**SCOPO DELL'ESERCIZIO:**
Rispondi alle domande seguenti usando il testo su Alitalia.
(a) A quanti anni dal "salvataggio" Alitalia rimane in dissesto?
(b) Su quale mercato è concentrata l'azienda?
(c) Da chi è stato orchestrato il salvataggio?

A quattro anni dal “salvataggio”, Alitalia rimane dunque in dissesto, ennesimo esempio di una grande azienda italiana in difficoltà: sottodimensionata per competere nel mercato globale; concentrata su un mercato domestico che non cresce; zavorrata dalla passata mala gestione; e “ristrutturata” pensando alla struttura proprietaria (e alla rete di interessi che si cela dietro la scusa della difesa dell’italianità) piuttosto che alla
struttura di mercato nella quale l’azienda dovrebbe competere. I risultati si vedono.
In questo Alitalia non fa eccezione: le vicende di Telecom, del sistema bancario, di Finmeccanica e partecipate, di Fonsai, della Rai, di molte aziende energetiche, dell’editoria, dei trasporti, dell’acciaio e persino del tessile ne condividono le caratteristiche salienti. La differenza è che qui il salvataggio è avvenuto a spese dei contribuenti (che hanno pagato due volte, visto che lo Stato ci ha perso pure come azionista); è stato orchestrato da un banchiere che ora è ministro dello Sviluppo e che sovrintende alle ristrutturazioni aziendali; e ha coinvolto il gotha degli imprenditori italiani.

**MATERIALE MOSTRATO:**
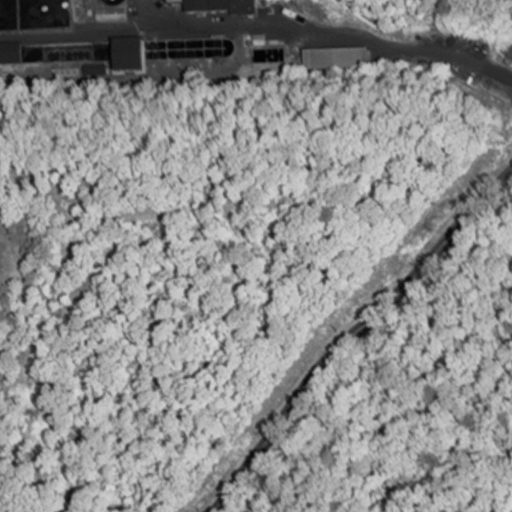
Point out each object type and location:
building: (178, 3)
building: (237, 6)
building: (114, 11)
road: (386, 42)
building: (508, 58)
road: (355, 334)
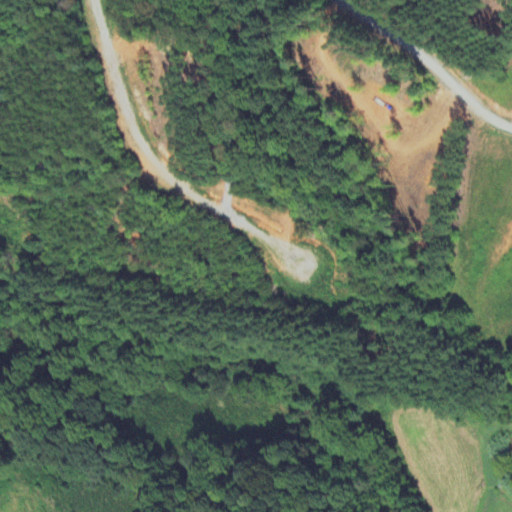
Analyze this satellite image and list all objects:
road: (430, 63)
road: (157, 164)
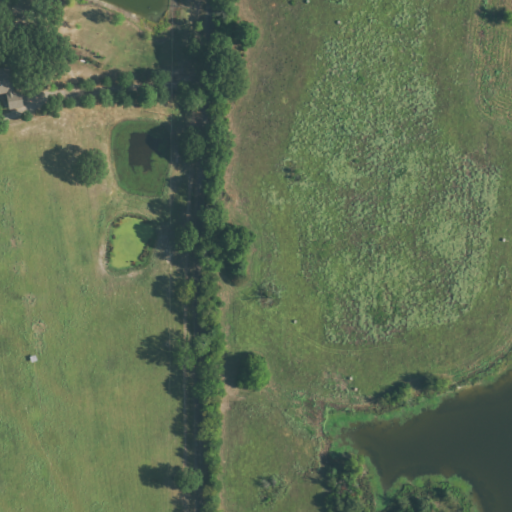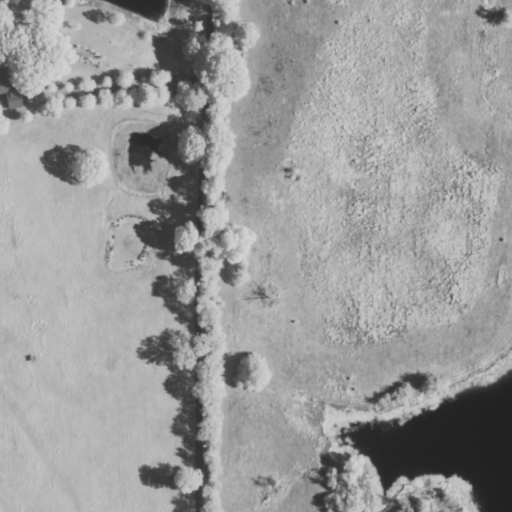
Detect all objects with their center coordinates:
road: (99, 94)
road: (200, 255)
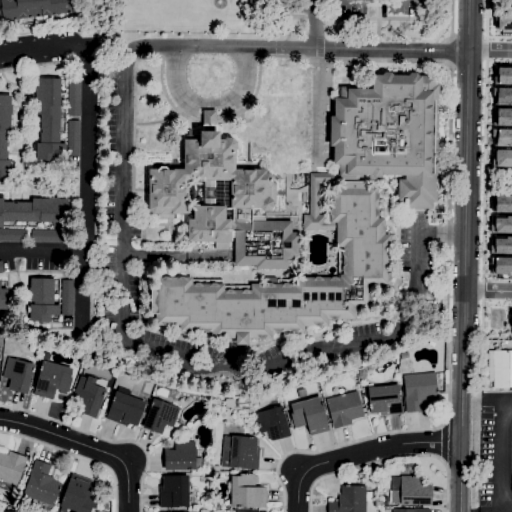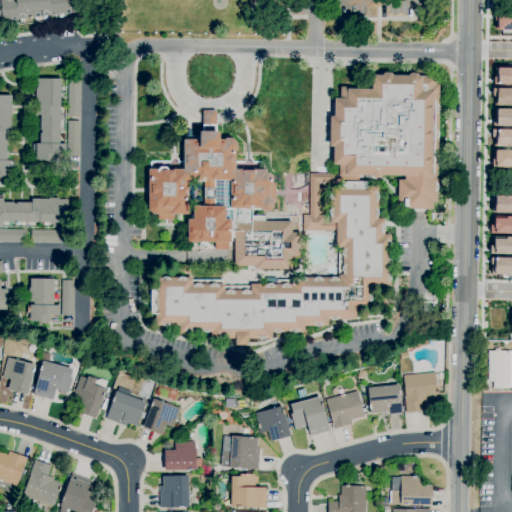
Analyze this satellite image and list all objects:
building: (34, 8)
building: (36, 8)
park: (197, 20)
building: (503, 20)
parking lot: (376, 23)
road: (315, 24)
road: (452, 24)
road: (116, 28)
road: (98, 31)
road: (296, 47)
road: (43, 48)
road: (490, 50)
road: (449, 52)
building: (504, 76)
building: (503, 96)
building: (72, 98)
building: (73, 98)
road: (209, 112)
building: (209, 117)
building: (49, 119)
building: (52, 124)
building: (4, 134)
building: (4, 136)
building: (503, 137)
building: (72, 138)
road: (124, 152)
building: (502, 158)
road: (485, 164)
road: (86, 191)
building: (502, 204)
building: (34, 211)
building: (34, 211)
building: (299, 216)
building: (301, 216)
building: (500, 224)
road: (449, 227)
building: (11, 235)
building: (13, 235)
building: (45, 236)
building: (48, 236)
building: (500, 245)
road: (463, 255)
road: (157, 256)
building: (502, 265)
building: (0, 268)
building: (1, 268)
road: (81, 289)
road: (487, 292)
building: (2, 294)
building: (67, 298)
building: (3, 299)
building: (40, 300)
building: (41, 300)
building: (66, 300)
building: (511, 321)
road: (294, 356)
building: (499, 369)
building: (500, 369)
building: (362, 374)
building: (17, 375)
building: (18, 375)
building: (51, 380)
building: (52, 380)
building: (417, 391)
building: (421, 392)
building: (301, 393)
building: (87, 395)
building: (89, 395)
building: (382, 400)
building: (385, 400)
road: (508, 402)
building: (104, 404)
building: (125, 409)
building: (343, 409)
building: (344, 409)
building: (124, 410)
building: (310, 415)
building: (158, 416)
building: (160, 416)
building: (308, 416)
building: (271, 423)
building: (273, 423)
road: (442, 444)
road: (87, 446)
building: (238, 452)
building: (241, 454)
road: (359, 455)
building: (179, 457)
building: (182, 458)
road: (387, 460)
road: (503, 461)
building: (10, 467)
building: (11, 467)
building: (215, 468)
road: (68, 469)
building: (215, 476)
building: (40, 484)
building: (41, 485)
building: (172, 491)
building: (408, 491)
building: (409, 491)
building: (173, 492)
building: (245, 492)
building: (246, 492)
building: (77, 495)
building: (78, 496)
building: (347, 499)
building: (349, 500)
building: (383, 501)
building: (407, 510)
building: (410, 510)
building: (6, 511)
building: (98, 511)
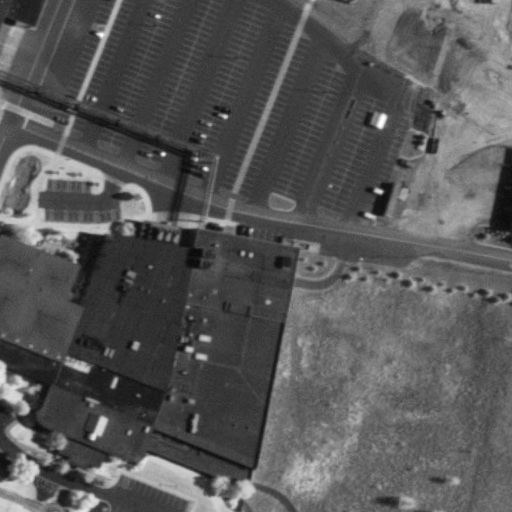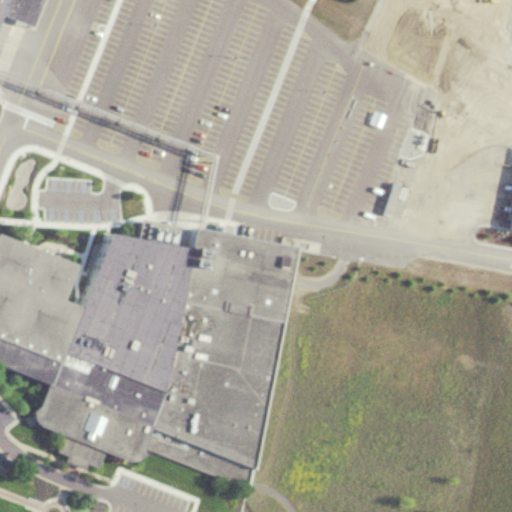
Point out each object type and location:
building: (15, 11)
road: (483, 15)
road: (337, 44)
road: (32, 75)
road: (344, 111)
road: (255, 213)
building: (509, 215)
building: (509, 216)
building: (144, 341)
building: (290, 360)
road: (76, 482)
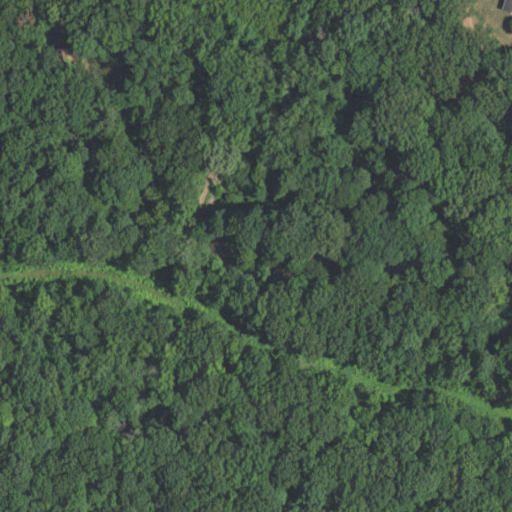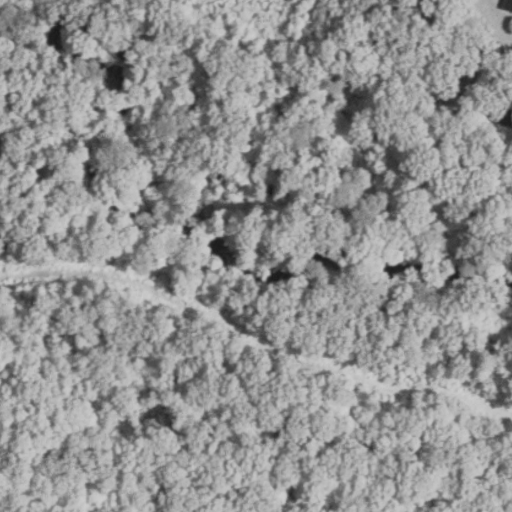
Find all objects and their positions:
building: (509, 5)
building: (508, 6)
river: (55, 36)
river: (162, 99)
river: (101, 161)
river: (202, 167)
river: (185, 187)
river: (336, 252)
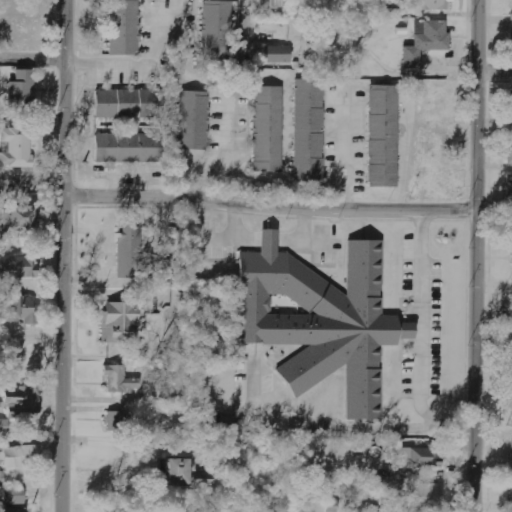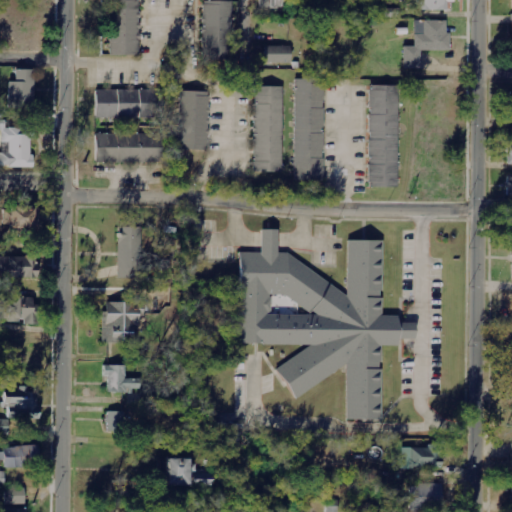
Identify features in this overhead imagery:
building: (271, 4)
building: (433, 5)
road: (246, 22)
building: (124, 28)
building: (216, 30)
building: (426, 42)
building: (277, 55)
road: (32, 61)
road: (493, 72)
building: (22, 91)
building: (122, 104)
building: (194, 121)
building: (268, 129)
building: (309, 130)
building: (383, 137)
building: (15, 147)
building: (126, 147)
road: (206, 171)
road: (33, 184)
building: (509, 185)
road: (270, 201)
building: (24, 218)
building: (7, 226)
building: (511, 227)
building: (130, 252)
road: (64, 256)
road: (474, 256)
building: (17, 266)
building: (17, 309)
building: (321, 320)
building: (120, 323)
building: (20, 349)
building: (121, 380)
building: (23, 404)
building: (116, 422)
building: (3, 426)
building: (21, 457)
building: (420, 457)
building: (184, 473)
building: (2, 479)
building: (15, 495)
building: (425, 497)
building: (12, 509)
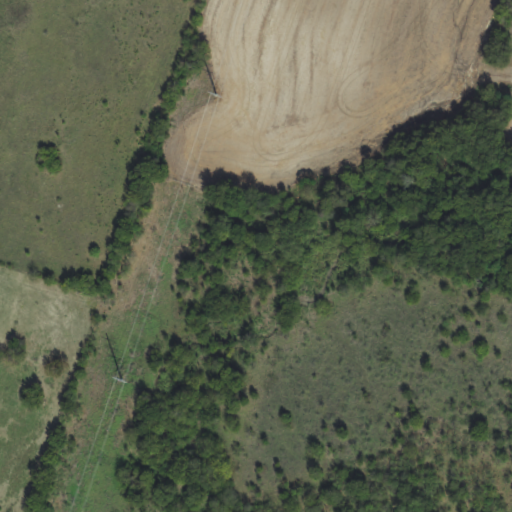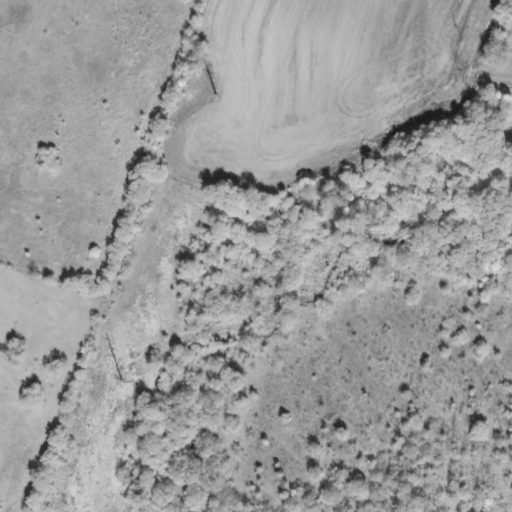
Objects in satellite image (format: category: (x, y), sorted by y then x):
power tower: (220, 95)
crop: (509, 120)
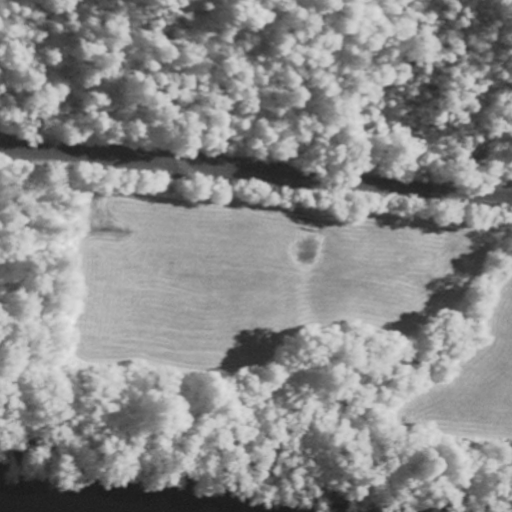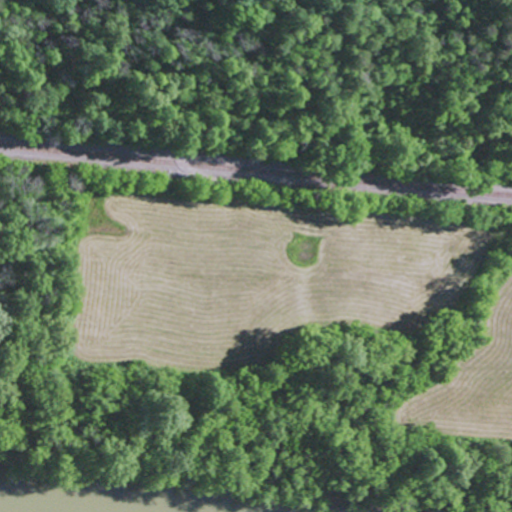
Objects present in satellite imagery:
railway: (256, 150)
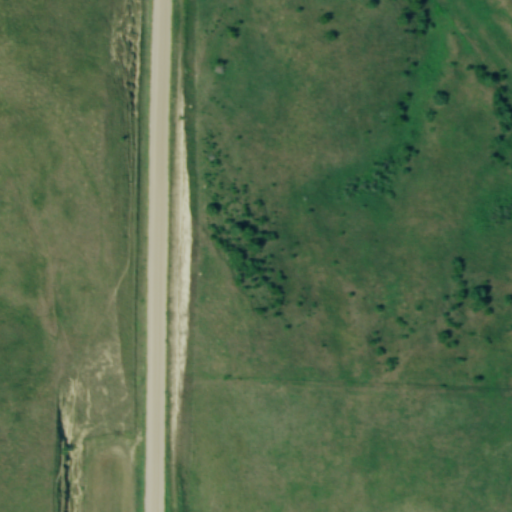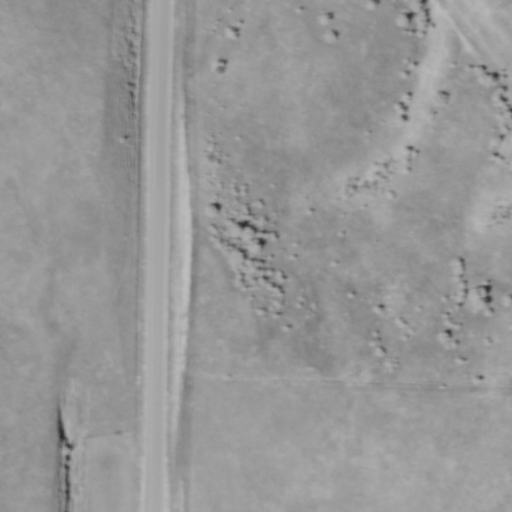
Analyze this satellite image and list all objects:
road: (157, 256)
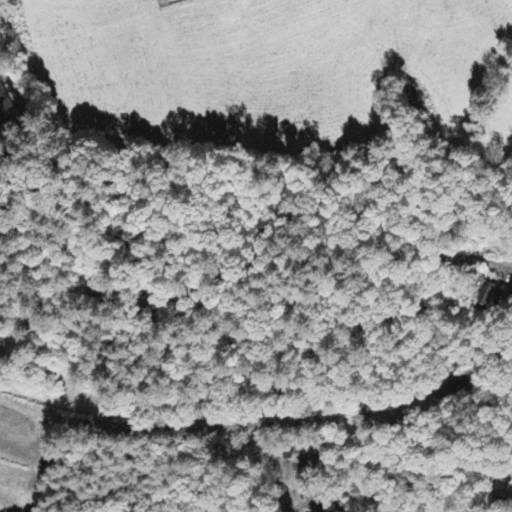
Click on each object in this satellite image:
building: (3, 101)
building: (486, 295)
road: (467, 353)
road: (51, 365)
road: (257, 390)
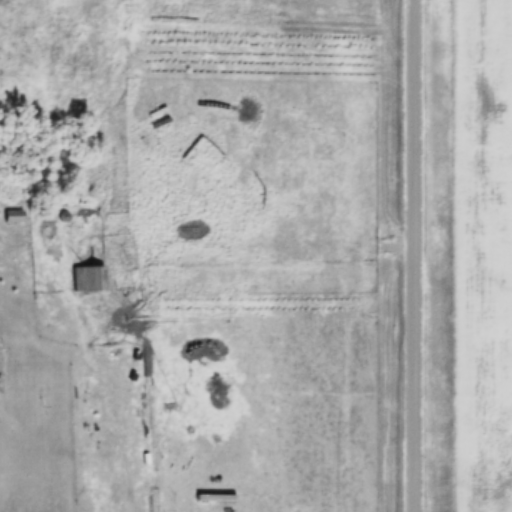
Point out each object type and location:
road: (413, 256)
building: (87, 279)
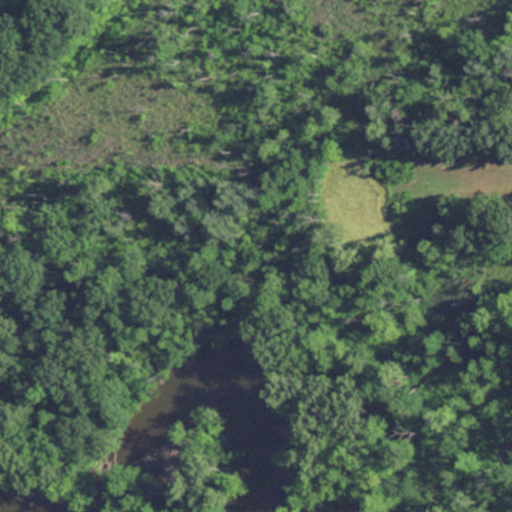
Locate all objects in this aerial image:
river: (174, 400)
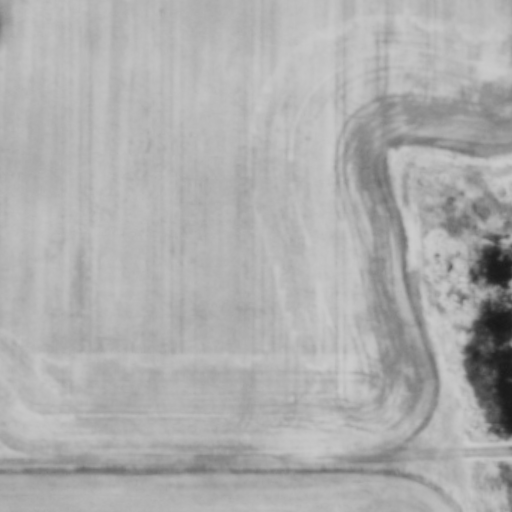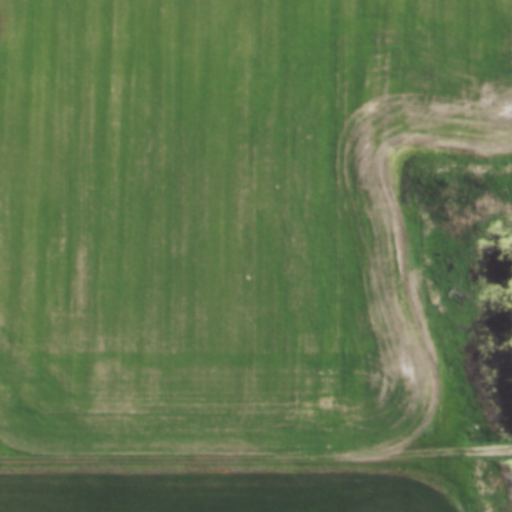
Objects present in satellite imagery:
road: (256, 457)
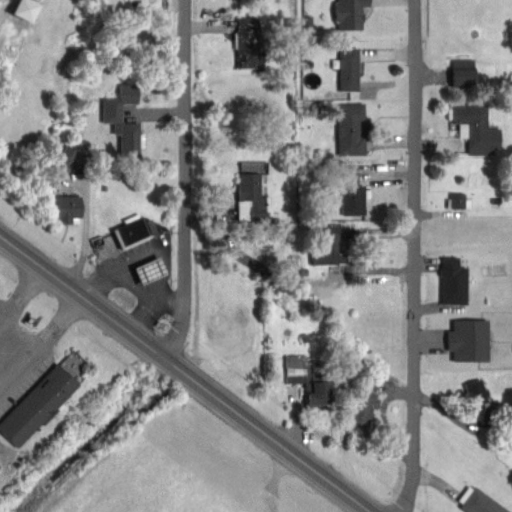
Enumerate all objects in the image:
building: (18, 8)
building: (346, 13)
building: (350, 13)
building: (244, 41)
building: (246, 41)
building: (348, 67)
building: (346, 68)
building: (459, 70)
building: (119, 118)
building: (124, 119)
building: (347, 127)
building: (475, 127)
building: (350, 128)
building: (472, 128)
building: (64, 156)
road: (185, 180)
building: (349, 190)
building: (352, 191)
building: (246, 196)
building: (250, 196)
building: (454, 199)
building: (458, 199)
building: (62, 207)
building: (65, 208)
road: (80, 223)
building: (126, 229)
building: (127, 231)
road: (152, 246)
building: (327, 246)
building: (329, 247)
road: (414, 257)
building: (145, 268)
road: (130, 274)
building: (450, 280)
building: (452, 280)
road: (144, 309)
road: (8, 315)
building: (465, 338)
building: (469, 338)
road: (187, 371)
building: (303, 377)
building: (307, 379)
building: (479, 400)
building: (33, 401)
building: (477, 401)
building: (33, 403)
building: (359, 409)
building: (359, 411)
road: (382, 414)
road: (295, 419)
road: (280, 467)
road: (437, 481)
building: (477, 502)
building: (479, 503)
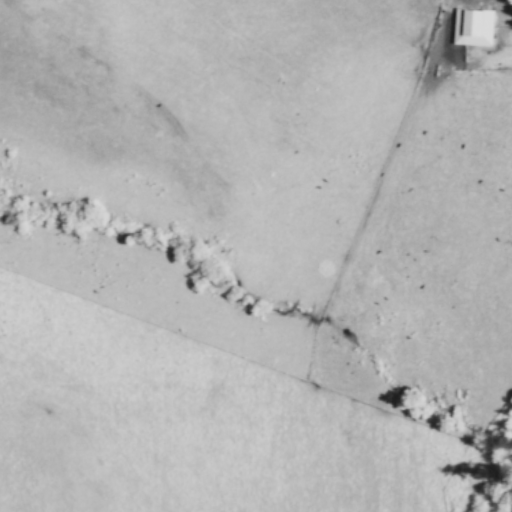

**ESITO DEL COMPITO:**
(a) A quattro anni.
(b) Su un mercato domestico che non cresce.
(c) Da un banchiere che ora è ministro dello Sviluppo.